(Taiwan, ROC) – Kementerian Pertahanan Amerika Serikat (AS) dan Korea Selatan pada Kamis (11/4) menggelar dialog pertahanan terintegrasi di Washington DC. Dalam sebuah pernyataan bersama yang diumumkan setelah pertemuan tersebut berakhir, mereka sekali lagi menegaskan akan pentingnya dalam menjaga perdamaian dan stabilitas di Selat Taiwan.
Presiden AS, Joe Biden, dan Presiden Korea Selatan, Yoon Suk-yeol mengadakan pertemuan puncak pada bulan April tahun lalu dan mengeluarkan pernyataan bersama guna memperingati 70 tahun aliansi AS-Korsel. Kala itu, mereka juga menegaskan kembali bahwa menjaga perdamaian dan stabilitas di Selat Taiwan adalah unsur yang tak terpisahkan dalam keamanan dan kemakmuran kawasan.
Dalam sebuah pers rilis dari Departemen Pertahanan AS menyatakan bahwa dalam Dialog Pertahanan Terintegrasi Korea-AS ke-24 yang digelar pada tanggal 11 April, pihaknya telah melakukan diskusi mendalam mengenai tiga pilar utama dari visi pertahanan aliansi, termasuk meningkatkan kemampuan deterensi terhadap Korea Utara, meningkatkan kemampuan teknologi modern, serta memperkuat kerja sama dengan negara-negara yang memiliki prinsip serupa.

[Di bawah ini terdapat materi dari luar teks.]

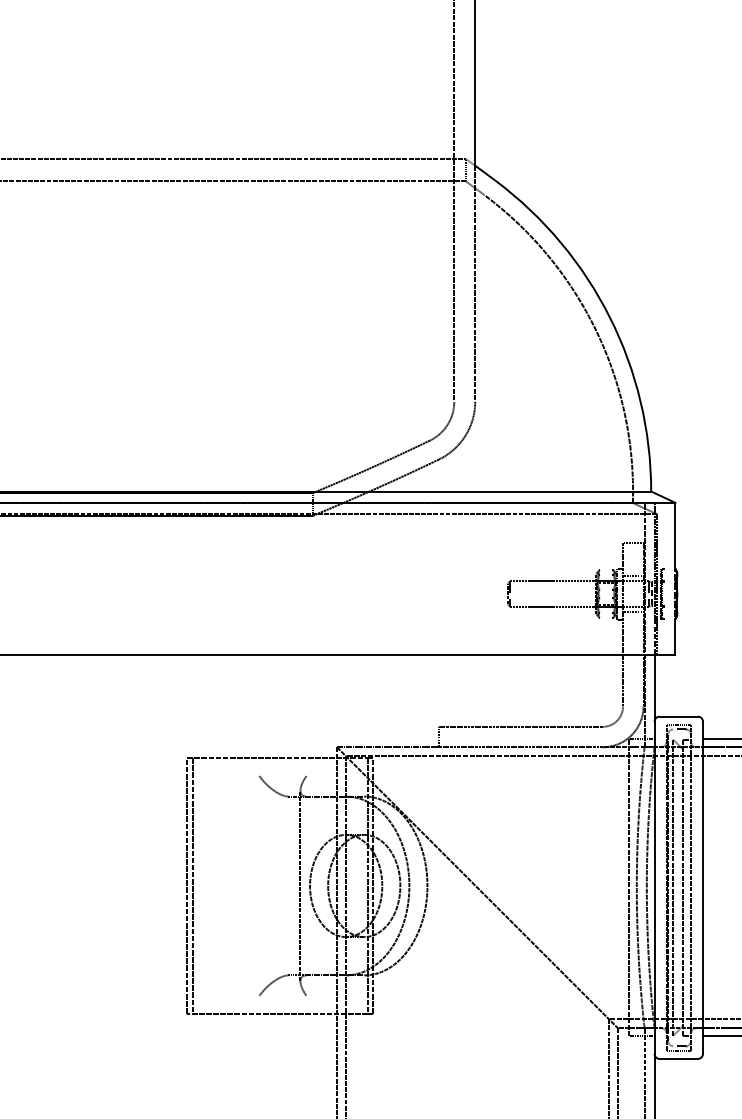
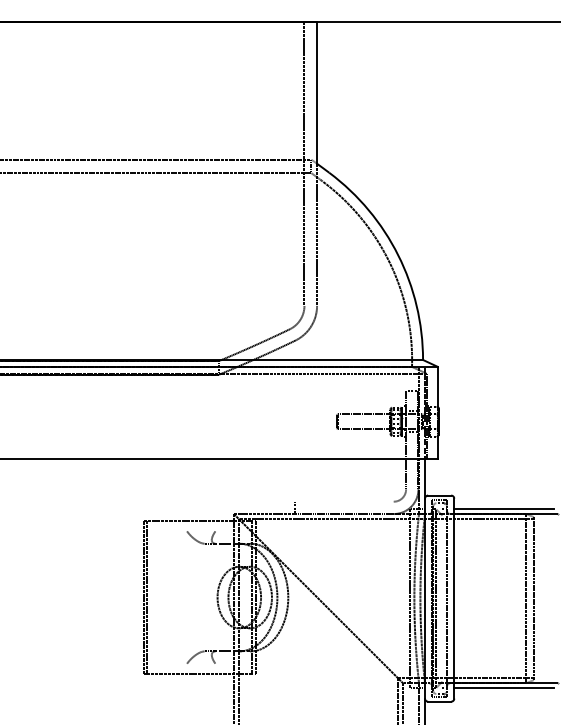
line: (520, 726) -> (344, 501), removed
line: (299, 885) -> (211, 597), removed
line: (683, 887) -> (442, 598), removed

Pers rilis tersebut menyebutkan, kedua belah pihak mengungkapkan kekhawatiran mereka jika provokasi yang berkelanjutan dari Korea Utara, serta pengembangan kemampuan nuklir dan rudalnya akan merusak stabilitas di Semenanjung Korea dan di wilayah tersebut. Pihak AS menegaskan bahwa mereka akan menggunakan seluruh kekuatan militer mereka, termasuk senjata nuklir, kekuatan konvensional, pertahanan rudal, dan kemampuan pertahananan non-nuklir termutakhir, karena penggunaan senjata nuklir oleh Korea Utara tidak dapat diterima.
Selain itu, AS dan Korsel merasa jika kerja sama militer yang semakin erat antara Korea Utara dan Rusi, terutama dalam hal transfer senjata dan teknologi tinggi, telah melanggar resolusi Dewan Keamanan Perserikatan Bangsa-Bangsa dan juga merusak perdamaian dan stabilitas di Semenanjung Korea, Eropa, serta wilayah Indo-Pasifik.
AS dan Korsel juga sedang mempertimbangkan kemajuan dalam memperluas aliansi mereka menjadi hubungan strategis global yang komprehensif. Mereka akan menggabungkan nilai-nilai dan kepentingan bersama dengan mitra-mitra mereka untuk mendorong kerja sama pertahanan dan keamanan di wilayah tersebut, serta menegaskan kembali pentingnya menjaga perdamaian dan stabilitas di Selat Taiwan.